| Passage shown |
BEGIN
4.1. Singular-Value Decomposition¶
Since our network is only made of linear layers and FullSort
activation, we can compute Singular-Value Decomposition (SVD) of our
weight matrix and check that, for each linear layer, all singular values
are 1.
print("=== Before export ===")
layers = list(wass.children())
for layer in layers:
if hasattr(layer, "weight"):
w = layer.weight
u, s, v = torch.svd(w)
print(f"{layer}, min={s.min()}, max={s.max()}")
=== Before export ===
SpectralLinear(in_features=784, out_features=128, bias=True), min=0.9999998807907104, max=1.0
SpectralLinear(in_features=128, out_features=64, bias=True), min=0.9999998807907104, max=1.0000001192092896
SpectralLinear(in_features=64, out_features=32, bias=True), min=0.9999998807907104, max=1.0
FrobeniusLinear(in_features=32, out_features=1, bias=True), min=0.9999999403953552, max=0.9999999403953552
wexport = wass.vanilla_export()
print("=== After export ===")
layers = list(wexport.children())
for layer in layers:
if hasattr(layer, "weight"):
w = layer.weight
u, s, v = torch.svd(w)
print(f"{layer}, min={s.min()}, max={s.max()}")
=== After export ===
Linear(in_features=784, out_features=128, bias=True), min=0.9999998807907104, max=1.0
Linear(in_features=128, out_features=64, bias=True), min=0.9999998807907104, max=1.0000001192092896
Linear(in_features=64, out_features=32, bias=True), min=0.9999998807907104, max=1.0
Linear(in_features=32, out_features=1, bias=True), min=0.9999999403953552, max=0.9999999403953552
As we can see, all our singular values are very close to one.
END
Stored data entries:
BEGIN
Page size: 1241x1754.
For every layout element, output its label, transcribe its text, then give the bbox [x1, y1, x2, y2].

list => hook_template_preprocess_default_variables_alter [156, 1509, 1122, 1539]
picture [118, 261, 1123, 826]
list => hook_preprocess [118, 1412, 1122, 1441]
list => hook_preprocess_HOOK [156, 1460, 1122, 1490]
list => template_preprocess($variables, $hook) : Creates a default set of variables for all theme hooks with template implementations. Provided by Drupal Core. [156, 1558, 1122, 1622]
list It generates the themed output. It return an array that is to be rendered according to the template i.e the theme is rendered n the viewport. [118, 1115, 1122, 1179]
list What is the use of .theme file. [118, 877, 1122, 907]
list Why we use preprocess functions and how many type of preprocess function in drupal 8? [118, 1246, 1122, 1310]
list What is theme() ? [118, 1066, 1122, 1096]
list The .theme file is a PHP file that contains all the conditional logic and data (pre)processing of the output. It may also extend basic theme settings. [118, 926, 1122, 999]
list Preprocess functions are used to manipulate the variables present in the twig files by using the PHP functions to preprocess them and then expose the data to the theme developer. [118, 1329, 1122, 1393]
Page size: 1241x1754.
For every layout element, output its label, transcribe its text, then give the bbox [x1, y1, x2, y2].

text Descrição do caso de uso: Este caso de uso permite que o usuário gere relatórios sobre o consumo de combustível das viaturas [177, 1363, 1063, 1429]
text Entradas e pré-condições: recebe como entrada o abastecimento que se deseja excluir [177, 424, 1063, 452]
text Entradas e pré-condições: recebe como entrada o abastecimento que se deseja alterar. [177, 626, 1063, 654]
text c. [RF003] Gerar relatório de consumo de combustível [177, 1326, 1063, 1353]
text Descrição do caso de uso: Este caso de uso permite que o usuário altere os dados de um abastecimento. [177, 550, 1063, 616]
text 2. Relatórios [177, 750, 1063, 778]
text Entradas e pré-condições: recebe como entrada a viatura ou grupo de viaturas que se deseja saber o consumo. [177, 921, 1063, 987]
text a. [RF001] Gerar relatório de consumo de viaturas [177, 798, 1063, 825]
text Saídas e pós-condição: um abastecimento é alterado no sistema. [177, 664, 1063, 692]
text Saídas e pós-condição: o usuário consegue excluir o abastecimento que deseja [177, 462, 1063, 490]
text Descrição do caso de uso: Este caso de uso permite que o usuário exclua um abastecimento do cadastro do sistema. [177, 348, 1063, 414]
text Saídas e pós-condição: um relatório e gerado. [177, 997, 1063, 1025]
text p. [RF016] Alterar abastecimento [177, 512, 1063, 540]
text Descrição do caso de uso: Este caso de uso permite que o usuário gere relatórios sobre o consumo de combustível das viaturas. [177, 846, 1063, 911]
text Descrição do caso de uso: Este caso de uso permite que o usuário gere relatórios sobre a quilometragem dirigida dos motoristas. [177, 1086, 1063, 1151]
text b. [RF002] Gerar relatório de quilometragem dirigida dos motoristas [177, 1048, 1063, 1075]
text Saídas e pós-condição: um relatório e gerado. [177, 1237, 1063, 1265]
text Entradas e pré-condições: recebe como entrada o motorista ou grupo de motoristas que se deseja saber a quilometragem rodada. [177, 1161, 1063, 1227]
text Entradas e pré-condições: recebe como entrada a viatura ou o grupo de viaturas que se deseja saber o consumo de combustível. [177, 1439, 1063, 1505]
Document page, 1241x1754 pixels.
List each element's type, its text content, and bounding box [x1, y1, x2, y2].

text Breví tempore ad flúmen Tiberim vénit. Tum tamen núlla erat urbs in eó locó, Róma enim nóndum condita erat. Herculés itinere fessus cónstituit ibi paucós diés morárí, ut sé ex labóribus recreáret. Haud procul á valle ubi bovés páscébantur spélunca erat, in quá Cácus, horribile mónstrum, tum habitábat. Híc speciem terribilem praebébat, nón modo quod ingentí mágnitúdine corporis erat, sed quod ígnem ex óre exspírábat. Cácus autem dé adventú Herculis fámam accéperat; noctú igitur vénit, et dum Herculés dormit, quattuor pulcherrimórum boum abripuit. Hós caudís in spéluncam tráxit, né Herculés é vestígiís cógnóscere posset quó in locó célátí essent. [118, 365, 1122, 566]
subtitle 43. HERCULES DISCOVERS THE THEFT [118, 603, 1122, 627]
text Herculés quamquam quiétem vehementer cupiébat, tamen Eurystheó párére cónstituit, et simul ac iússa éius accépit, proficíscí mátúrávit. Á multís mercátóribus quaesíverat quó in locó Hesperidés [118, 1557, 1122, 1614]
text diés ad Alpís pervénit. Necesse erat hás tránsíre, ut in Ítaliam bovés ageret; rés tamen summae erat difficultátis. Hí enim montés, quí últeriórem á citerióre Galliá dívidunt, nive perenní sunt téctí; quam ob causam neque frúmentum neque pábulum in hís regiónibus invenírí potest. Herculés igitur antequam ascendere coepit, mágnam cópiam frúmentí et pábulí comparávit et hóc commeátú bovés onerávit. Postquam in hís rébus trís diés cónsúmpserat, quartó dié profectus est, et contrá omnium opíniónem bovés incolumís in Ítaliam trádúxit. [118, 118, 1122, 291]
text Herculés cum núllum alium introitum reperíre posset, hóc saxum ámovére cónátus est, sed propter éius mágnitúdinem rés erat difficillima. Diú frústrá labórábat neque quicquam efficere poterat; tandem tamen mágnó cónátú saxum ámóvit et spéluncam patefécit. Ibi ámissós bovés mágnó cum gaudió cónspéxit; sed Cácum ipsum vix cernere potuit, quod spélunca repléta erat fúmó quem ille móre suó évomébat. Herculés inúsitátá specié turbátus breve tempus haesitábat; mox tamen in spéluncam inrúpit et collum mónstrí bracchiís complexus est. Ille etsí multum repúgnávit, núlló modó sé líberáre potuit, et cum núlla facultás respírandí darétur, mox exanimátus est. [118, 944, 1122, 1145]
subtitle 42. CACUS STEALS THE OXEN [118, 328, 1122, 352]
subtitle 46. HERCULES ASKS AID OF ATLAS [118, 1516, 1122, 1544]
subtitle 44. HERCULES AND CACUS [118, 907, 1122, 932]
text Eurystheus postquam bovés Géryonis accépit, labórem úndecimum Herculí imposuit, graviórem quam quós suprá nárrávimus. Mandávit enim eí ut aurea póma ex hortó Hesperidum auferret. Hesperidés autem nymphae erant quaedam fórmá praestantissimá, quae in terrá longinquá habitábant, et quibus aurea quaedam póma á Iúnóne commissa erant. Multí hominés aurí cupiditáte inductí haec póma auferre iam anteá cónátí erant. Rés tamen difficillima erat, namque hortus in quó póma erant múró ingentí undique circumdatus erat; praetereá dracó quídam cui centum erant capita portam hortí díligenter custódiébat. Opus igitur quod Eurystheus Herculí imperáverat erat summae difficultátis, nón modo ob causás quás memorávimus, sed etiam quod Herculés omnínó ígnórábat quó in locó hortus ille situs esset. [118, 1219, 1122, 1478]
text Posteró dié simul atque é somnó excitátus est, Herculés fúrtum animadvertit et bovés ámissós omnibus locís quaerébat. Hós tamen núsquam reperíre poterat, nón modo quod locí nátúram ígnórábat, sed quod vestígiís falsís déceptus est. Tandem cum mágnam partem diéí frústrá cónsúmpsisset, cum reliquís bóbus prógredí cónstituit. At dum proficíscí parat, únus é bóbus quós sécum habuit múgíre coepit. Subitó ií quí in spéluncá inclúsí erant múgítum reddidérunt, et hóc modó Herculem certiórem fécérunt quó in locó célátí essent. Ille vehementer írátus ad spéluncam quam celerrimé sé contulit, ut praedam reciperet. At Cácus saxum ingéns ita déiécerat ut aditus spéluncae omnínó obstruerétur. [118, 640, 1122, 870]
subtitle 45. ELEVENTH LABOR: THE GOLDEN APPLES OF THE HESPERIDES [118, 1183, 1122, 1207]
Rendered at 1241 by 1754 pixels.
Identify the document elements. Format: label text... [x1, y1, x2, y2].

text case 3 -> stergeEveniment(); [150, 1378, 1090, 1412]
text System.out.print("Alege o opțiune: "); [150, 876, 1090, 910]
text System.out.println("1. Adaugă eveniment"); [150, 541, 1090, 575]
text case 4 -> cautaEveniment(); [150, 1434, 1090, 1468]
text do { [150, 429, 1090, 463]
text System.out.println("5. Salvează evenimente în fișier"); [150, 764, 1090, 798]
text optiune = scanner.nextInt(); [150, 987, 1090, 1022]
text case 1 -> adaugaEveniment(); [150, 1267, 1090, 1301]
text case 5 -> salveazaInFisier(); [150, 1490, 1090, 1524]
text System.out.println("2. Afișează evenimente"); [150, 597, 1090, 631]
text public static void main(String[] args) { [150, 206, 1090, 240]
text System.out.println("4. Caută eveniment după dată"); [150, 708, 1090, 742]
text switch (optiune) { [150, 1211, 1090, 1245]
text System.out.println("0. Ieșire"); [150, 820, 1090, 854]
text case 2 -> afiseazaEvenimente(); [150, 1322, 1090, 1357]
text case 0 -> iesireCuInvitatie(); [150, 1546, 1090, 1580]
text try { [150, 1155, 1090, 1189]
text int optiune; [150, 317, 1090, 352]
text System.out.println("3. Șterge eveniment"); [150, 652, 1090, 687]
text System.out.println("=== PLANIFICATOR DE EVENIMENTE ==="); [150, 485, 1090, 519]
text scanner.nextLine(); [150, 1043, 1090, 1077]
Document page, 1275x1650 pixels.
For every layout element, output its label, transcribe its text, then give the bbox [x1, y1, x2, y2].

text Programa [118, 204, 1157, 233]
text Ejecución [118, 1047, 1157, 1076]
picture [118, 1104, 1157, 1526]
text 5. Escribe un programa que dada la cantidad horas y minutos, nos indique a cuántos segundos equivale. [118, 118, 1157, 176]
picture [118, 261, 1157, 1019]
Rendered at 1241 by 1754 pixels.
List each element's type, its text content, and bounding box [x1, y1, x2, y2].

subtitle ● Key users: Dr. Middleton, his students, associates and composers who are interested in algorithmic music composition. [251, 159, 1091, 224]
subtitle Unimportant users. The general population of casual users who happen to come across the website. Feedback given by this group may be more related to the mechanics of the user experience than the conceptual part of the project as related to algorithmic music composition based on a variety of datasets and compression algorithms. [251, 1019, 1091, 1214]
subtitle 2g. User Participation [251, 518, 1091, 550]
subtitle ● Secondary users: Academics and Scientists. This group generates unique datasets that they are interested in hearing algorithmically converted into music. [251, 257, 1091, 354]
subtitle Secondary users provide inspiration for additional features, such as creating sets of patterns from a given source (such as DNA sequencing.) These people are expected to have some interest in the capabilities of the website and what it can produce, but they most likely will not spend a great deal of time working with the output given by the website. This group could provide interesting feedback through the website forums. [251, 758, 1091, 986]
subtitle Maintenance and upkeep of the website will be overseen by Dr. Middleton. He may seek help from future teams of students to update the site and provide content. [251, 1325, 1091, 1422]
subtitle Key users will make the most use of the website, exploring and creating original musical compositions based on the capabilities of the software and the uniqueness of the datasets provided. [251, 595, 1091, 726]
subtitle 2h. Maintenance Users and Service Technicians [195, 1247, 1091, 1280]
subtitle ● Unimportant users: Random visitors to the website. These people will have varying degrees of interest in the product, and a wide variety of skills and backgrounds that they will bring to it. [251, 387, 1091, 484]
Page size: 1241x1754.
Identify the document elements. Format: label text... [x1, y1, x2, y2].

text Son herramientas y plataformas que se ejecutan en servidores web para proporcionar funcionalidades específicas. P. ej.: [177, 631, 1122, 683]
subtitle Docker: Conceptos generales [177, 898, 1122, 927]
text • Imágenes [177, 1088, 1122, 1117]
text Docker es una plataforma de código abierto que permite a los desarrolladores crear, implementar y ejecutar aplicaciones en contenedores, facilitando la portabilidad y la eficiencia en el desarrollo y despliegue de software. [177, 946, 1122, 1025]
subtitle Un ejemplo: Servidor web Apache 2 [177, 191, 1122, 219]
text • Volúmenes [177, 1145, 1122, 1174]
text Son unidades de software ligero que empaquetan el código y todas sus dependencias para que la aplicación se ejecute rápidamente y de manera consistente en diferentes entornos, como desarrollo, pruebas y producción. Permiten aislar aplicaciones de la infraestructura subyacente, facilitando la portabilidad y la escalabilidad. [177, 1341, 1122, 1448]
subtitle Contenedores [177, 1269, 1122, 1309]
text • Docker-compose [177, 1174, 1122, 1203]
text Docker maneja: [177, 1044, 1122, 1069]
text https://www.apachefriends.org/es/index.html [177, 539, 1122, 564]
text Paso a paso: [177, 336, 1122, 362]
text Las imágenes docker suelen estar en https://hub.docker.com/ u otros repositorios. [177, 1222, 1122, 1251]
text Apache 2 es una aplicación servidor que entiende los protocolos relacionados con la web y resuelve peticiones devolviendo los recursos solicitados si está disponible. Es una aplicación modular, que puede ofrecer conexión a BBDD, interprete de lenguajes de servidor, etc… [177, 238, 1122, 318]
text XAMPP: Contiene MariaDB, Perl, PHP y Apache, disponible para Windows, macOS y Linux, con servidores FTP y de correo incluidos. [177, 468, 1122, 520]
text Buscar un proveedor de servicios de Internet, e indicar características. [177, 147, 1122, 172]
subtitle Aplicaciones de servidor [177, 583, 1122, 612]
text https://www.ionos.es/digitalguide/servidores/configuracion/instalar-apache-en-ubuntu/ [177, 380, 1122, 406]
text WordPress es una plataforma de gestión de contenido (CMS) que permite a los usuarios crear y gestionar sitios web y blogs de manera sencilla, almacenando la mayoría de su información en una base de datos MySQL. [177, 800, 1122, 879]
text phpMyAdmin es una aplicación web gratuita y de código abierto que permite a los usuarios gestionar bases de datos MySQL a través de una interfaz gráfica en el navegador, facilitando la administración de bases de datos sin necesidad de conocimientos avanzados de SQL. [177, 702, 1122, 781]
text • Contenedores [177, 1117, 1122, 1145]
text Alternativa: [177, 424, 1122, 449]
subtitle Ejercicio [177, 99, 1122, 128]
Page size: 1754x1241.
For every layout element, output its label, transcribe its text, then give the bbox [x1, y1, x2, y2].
END
| Things to do |
1 > In the singular-value passage, replace "weight matrix" with "parameter matrix" and write out the section that begins at the words "4.1. Singular-Value Decomposition¶" and stops after "layers = list(wass.children())".
2 > Answer these questions using the singular-value passage:
(a) Which method is called on wass to produce the exported model?
(b) Before export, what type is the layer with out_features=1?
(c) How many input features does the first layer take?

| Per-task answers |
1 >
4.1. Singular-Value Decomposition¶
Since our network is only made of linear layers and FullSort
activation, we can compute Singular-Value Decomposition (SVD) of our
parameter matrix and check that, for each linear layer, all singular values
are 1.
print("=== Before export ===")
layers = list(wass.children())

2 >
(a) vanilla_export()
(b) FrobeniusLinear
(c) 784